# [Descrizione del compito]
Converta tutte le righe dei dati in un elenco JSON di stringhe, una stringa per ciascuna riga, omettendo le righe vuote. Escluda le immagini dalla risposta.

# [Dati di origine]
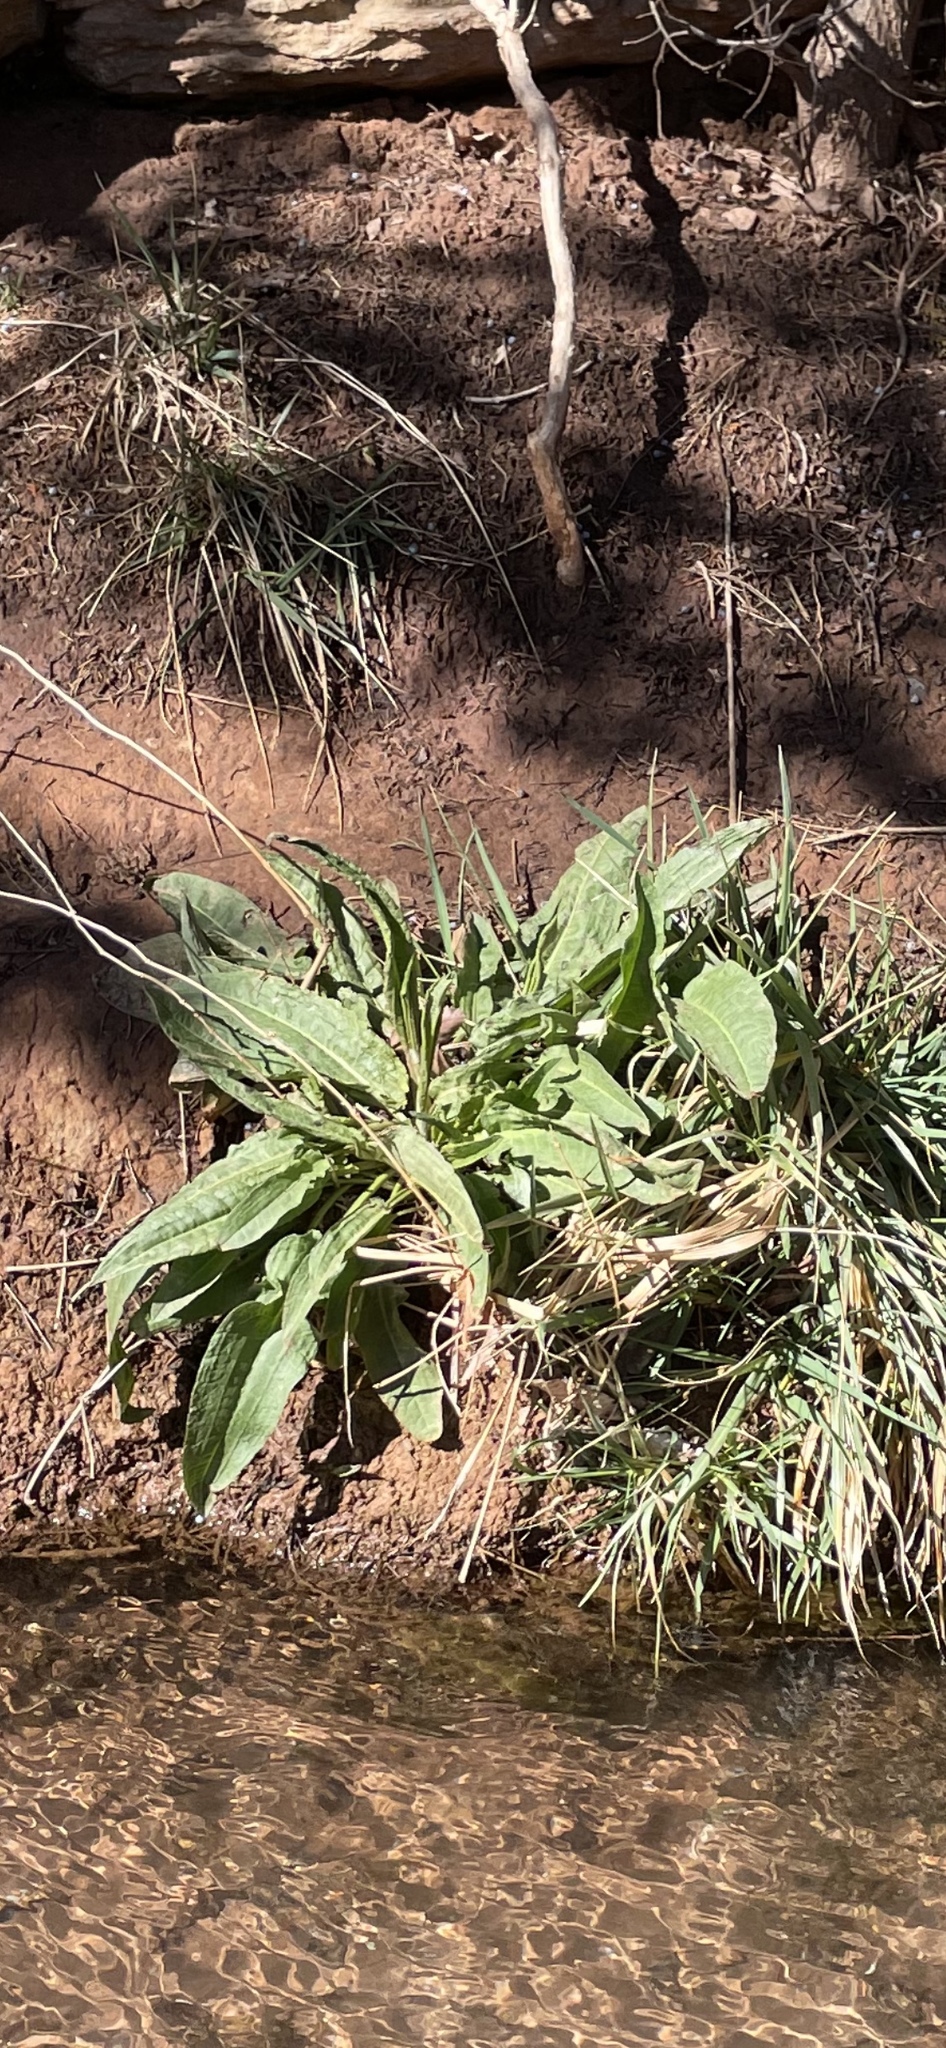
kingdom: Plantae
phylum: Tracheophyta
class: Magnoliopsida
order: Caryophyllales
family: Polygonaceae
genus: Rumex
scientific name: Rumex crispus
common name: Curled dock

# [Risposta al compito]
[
  "kingdom: Plantae",
  "phylum: Tracheophyta",
  "class: Magnoliopsida",
  "order: Caryophyllales",
  "family: Polygonaceae",
  "genus: Rumex",
  "scientific name: Rumex crispus",
  "common name: Curled dock"
]